Mais cela ne dura pas, car les journaux illustrés me croquèrent si fidèlement qu’il me fut impossible de sortir sans être reconnu et suivi par la foule ; dès que je tentais de faire le moindre achat, on m’offrait à crédit le magasin tout entier avant même que j’aie eu le temps d’exhiber mon billet.

Sur ces entrefaites, je trouvai convenable d’aller remplir mes devoirs de bon patriote en me présentant au ministre d’Amérique. Il me fit un accueil des plus chaleureux, me reprocha de n’être pas venu le voir plutôt, ajoutant très aimablement que la meilleure façon de réparer mon oubli était de venir dîner chez lui le soir même, il avait précisément une grande réunion et me pria avec instance de prendre la place d’un de ses invités indisposé au dernier moment. J’acceptai, et nous engageâmes la conversation ; je lui rappelai que mon père et lui avaient été camarades d’école dans leur enfance, qu’ils s’étaient ensuite retrouvés à l’Université de Jale et avaient conservé des relations intimes jusqu’à la mort de mon père.

En souvenir de cette amitié, il me dit que sa maison m’était grande ouverte et que je lui ferais plaisir en venant toutes les fois que je pourrais.
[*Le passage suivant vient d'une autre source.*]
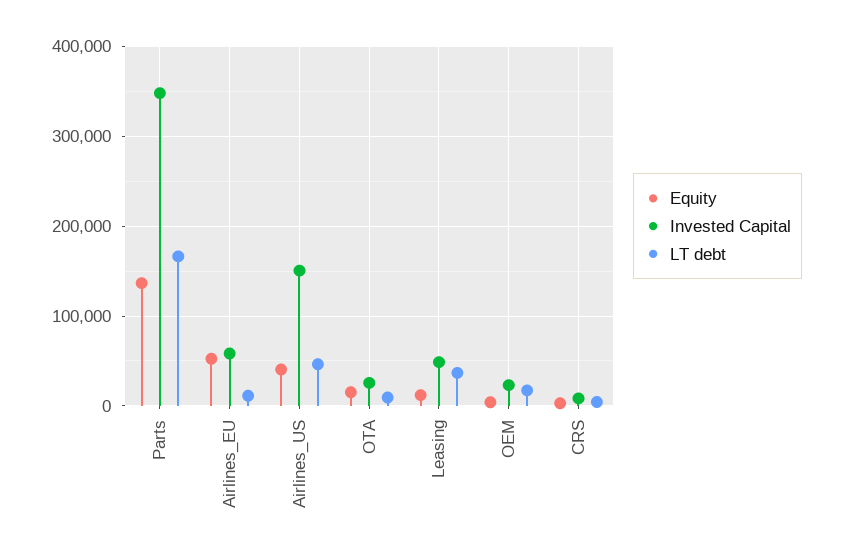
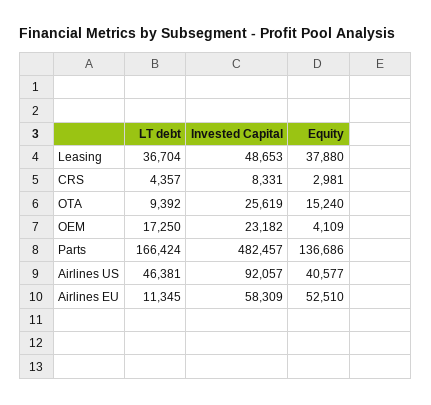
  {
    "Equity": {
      "Parts": 136686,
      "Airlines_EU": 52510,
      "Airlines_US": 40577,
      "OTA": 15240,
-     "Leasing": 10000,
+     "Leasing": 37880,
      "OEM": 4109,
      "CRS": 2981
    },
    "Invested Capital": {
-     "Parts": 350000,
+     "Parts": 482457,
      "Airlines_EU": 58309,
-     "Airlines_US": 150000,
+     "Airlines_US": 92057,
      "OTA": 25619,
      "Leasing": 48653,
      "OEM": 23182,
      "CRS": 8331
    },
    "LT debt": {
      "Parts": 166424,
      "Airlines_EU": 11345,
      "Airlines_US": 46381,
      "OTA": 9392,
      "Leasing": 36704,
      "OEM": 17250,
      "CRS": 4357
    }
  }

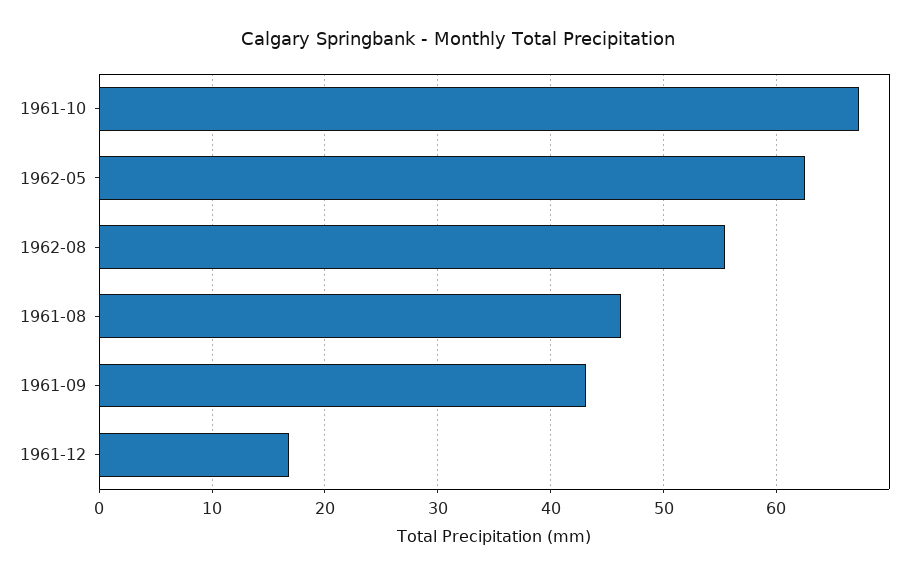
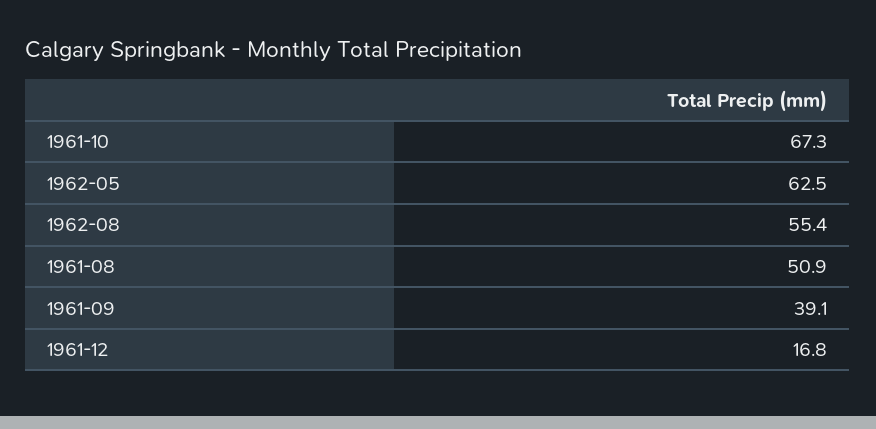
  {
    "1961-10": 67.3,
    "1962-05": 62.5,
    "1962-08": 55.4,
-   "1961-08": 46,
+   "1961-08": 50.9,
-   "1961-09": 43,
+   "1961-09": 39.1,
    "1961-12": 16.8
  }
Au fond j’étais ravi de cette bonne hospitalité, car la protection du ministre pouvait m’être d’un grand secours le jour où le vent tournerait et où le « crac » se produirait contre moi.

Maintenant et au point où j’en étais, je ne pouvais pas décemment me déboutonner devant lui en le mettant au courant de ma situation ; je n’eus pas hésité à le faire il y a quelques jours, mais aujourd’hui je me sentais trop bien engagé, et puis, pourquoi hasarder une révélation aussi importante à un ami de la veille ?

En y réfléchissant, mon avenir ne me paraissait pourtant pas si assuré : jusqu’à présent mes emprunts étaient modérés et ne dépassaient pas mes appointements. Naturellement, je ne connaissais pas encore à combien s’élèveraient ces appointements, mais j’avais tout lieu de supposer que si je faisais gagner à mon bienfaiteur son pari, il m’assurerait une belle situation, pourvu, bien entendu, que je sois à la hauteur de ma tâche.

J’étais sûr de cette dernière condition et je pouvais répondre de ma compétence : je gagnerais certainement mon pari, car j’avais toujours été veinard.

J’estimais mes appointements à un chiffre variable de six cents à mille livres par an ; admettons six cents livres pour la première année avec augmentation progressive, proportionnée à mon mérite. Pour le moment j’étais endetté d’une somme équivalente à ma solde de première année, car, bien que tout le monde ait rivalisé d’empressement pour me prêter de l’argent, j’avais pu restreindre mes emprunts à trois cents livres ; les autres trois cents livres représentaient le montant de mes acquisitions et le fonds de réserve nécessaire à ma subsistance pour l’année. J’avais bien l’intention de ne pas dépenser plus que mes appointements de la deuxième année, pendant les dernières semaines du mois ; mais, pour cela, il me fallait ouvrir l’œil, me montrer prudent et économe.

À la fin du mois, mon bienfaiteur devait revenir de son voyage ; tout irait bien pour moi à ce moment-là : je répartirais entre mes créanciers le montant de ma solde de deux années et prendrais immédiatement possession de mes fonctions.